## TEXTO APRESENTADO
Dos 62 deputados petistas com assento na Câmara, 34 rubricaram a representação em que o PSOL e a Rede pedem que o mandato de Cunha seja passado na lâmina. A despeito disso, o partido passou a ser identificado como força auxiliar do presidente da Câmara depois que participou do plano para esvaziar a sessão do Conselho de Ética que deveria ter apreciado o parecer contra Cunha na última quinta-feira.
“Esse não é um assunto que possa ser decidido na base do um por todos, todos por um”, diz um deputado do PT. Os petistas irritaram-se com o fato de a bancada não ter sido consultada sobre a estratégia de protelar o desfecho do caso Cunha para evitar que ele tumultue a votação dos projetos fiscais do governo ou coloque para andar o pedido de impeachment de Dilma.

## MATERIAL FORNECIDO
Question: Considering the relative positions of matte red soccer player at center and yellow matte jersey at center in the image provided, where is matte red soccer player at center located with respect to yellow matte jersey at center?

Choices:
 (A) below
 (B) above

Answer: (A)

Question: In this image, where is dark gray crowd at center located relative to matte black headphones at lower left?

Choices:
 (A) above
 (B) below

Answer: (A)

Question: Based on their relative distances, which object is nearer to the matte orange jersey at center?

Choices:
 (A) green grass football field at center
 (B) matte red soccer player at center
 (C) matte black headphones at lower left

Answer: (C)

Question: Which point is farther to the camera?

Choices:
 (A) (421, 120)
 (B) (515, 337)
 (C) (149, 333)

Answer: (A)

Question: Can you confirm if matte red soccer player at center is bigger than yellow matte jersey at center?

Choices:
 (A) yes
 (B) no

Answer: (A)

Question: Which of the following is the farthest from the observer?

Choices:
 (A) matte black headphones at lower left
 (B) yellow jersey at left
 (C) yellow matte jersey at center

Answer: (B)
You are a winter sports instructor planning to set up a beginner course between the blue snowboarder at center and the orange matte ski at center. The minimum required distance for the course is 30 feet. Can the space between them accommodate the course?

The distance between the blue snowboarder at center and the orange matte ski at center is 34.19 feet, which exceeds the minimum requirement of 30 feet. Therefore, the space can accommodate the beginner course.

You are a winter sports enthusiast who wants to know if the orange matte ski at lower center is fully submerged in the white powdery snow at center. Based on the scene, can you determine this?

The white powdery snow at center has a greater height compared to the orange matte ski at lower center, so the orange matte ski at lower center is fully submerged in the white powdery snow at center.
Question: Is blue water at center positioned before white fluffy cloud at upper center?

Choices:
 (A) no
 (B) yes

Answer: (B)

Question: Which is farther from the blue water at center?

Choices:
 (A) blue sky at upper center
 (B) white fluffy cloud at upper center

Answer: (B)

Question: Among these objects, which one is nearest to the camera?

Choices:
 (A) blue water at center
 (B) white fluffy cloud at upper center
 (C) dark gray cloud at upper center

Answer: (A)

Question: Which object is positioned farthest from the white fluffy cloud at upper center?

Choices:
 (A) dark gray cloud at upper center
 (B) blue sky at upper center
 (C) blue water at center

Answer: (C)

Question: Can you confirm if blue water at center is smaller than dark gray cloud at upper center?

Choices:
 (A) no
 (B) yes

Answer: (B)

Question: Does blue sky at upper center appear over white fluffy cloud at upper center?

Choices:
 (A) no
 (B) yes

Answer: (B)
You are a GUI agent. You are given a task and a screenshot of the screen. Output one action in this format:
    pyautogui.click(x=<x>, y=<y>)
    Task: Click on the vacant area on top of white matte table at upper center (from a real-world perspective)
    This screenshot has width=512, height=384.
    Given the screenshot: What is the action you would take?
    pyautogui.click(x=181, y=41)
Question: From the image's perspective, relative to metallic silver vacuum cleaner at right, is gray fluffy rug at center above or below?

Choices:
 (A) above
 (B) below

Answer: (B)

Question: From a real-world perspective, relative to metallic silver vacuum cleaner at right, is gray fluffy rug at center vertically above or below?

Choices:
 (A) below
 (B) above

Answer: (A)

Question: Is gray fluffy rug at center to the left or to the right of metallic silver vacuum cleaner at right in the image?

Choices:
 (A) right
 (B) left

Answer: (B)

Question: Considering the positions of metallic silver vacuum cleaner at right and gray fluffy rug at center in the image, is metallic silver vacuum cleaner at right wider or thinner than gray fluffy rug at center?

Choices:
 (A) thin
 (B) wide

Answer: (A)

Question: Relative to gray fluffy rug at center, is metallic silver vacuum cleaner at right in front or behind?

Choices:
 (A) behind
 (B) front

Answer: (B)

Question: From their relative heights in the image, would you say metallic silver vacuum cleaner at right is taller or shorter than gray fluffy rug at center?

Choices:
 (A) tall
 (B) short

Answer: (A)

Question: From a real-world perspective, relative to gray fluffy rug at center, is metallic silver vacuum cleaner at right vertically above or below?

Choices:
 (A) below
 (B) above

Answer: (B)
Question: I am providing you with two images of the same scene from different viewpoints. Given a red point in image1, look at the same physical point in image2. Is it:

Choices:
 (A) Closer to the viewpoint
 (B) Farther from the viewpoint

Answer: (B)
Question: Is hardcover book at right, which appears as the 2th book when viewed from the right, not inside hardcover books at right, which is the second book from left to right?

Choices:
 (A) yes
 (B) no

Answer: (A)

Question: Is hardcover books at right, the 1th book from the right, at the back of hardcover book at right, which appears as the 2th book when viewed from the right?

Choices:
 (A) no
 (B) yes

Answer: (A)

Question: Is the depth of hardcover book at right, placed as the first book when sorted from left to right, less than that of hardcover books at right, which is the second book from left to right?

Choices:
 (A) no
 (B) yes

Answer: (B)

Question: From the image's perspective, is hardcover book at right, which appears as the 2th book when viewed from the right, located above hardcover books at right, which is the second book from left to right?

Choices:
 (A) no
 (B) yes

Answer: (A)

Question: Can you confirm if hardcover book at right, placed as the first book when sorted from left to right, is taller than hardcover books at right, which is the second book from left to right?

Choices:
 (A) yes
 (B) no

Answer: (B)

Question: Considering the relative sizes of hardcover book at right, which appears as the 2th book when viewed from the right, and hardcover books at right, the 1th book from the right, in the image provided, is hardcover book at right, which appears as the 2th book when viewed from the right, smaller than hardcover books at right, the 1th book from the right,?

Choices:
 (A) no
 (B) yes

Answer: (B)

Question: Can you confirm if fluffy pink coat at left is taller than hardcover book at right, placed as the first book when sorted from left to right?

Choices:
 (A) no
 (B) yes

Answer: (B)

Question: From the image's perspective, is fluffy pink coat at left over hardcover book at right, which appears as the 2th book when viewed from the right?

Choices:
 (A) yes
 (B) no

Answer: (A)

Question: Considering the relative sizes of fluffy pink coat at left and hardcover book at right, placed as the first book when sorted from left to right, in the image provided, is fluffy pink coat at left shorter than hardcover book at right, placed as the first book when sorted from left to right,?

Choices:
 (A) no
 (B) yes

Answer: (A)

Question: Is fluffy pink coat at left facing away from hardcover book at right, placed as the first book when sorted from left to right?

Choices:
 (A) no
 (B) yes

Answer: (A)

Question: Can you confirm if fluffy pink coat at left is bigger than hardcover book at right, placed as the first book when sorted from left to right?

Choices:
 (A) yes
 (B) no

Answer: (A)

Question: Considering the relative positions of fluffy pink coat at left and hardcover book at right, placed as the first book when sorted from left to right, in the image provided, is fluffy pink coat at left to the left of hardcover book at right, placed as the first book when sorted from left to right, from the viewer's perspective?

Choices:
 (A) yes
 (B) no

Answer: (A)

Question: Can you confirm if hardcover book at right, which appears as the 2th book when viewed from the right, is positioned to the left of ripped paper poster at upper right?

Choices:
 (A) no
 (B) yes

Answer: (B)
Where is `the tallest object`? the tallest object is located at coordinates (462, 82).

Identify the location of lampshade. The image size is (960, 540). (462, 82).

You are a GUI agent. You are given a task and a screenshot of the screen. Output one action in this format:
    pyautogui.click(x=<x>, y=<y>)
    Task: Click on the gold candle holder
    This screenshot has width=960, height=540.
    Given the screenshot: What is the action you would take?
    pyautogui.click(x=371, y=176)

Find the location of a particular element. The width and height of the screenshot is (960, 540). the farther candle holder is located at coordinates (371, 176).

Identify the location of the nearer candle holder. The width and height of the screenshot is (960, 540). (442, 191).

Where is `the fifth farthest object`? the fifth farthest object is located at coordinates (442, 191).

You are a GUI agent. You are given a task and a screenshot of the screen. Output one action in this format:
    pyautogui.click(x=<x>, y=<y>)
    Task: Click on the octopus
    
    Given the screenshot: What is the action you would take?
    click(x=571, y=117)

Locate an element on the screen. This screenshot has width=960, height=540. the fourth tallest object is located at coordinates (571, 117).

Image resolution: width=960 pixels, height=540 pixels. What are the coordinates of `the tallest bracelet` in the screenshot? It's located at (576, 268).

## SUAS TAREFAS
a) Diga se cada afirmação abaixo está de acordo com o texto sobre o PT e o caso Cunha. Responda sim ou não e cite literalmente as palavras do texto que decidem a questão.
(i) Todos os 62 deputados petistas com assento na Câmara assinaram a representação.
(ii) A representação contra o mandato de Cunha foi apresentada pelo PSOL e pela Rede.
(iii) A bancada do PT foi consultada sobre a estratégia de protelar o desfecho do caso Cunha.
b) Transcreva fielmente o trecho do texto sobre o PT e o caso Cunha que começa em "Dos 62 deputados" e segue até "impeachment de Dilma.", inclusive.

## RESPOSTAS DO EXERCÍCIO
a)
(i) Não: “Dos 62 deputados petistas com assento na Câmara, 34 rubricaram a representação”.
(ii) Sim: “a representação em que o PSOL e a Rede pedem que o mandato de Cunha seja passado na lâmina”.
(iii) Não: “a bancada não ter sido consultada sobre a estratégia de protelar o desfecho do caso Cunha”.

b)
Dos 62 deputados petistas com assento na Câmara, 34 rubricaram a representação em que o PSOL e a Rede pedem que o mandato de Cunha seja passado na lâmina. A despeito disso, o partido passou a ser identificado como força auxiliar do presidente da Câmara depois que participou do plano para esvaziar a sessão do Conselho de Ética que deveria ter apreciado o parecer contra Cunha na última quinta-feira.
“Esse não é um assunto que possa ser decidido na base do um por todos, todos por um”, diz um deputado do PT. Os petistas irritaram-se com o fato de a bancada não ter sido consultada sobre a estratégia de protelar o desfecho do caso Cunha para evitar que ele tumultue a votação dos projetos fiscais do governo ou coloque para andar o pedido de impeachment de Dilma.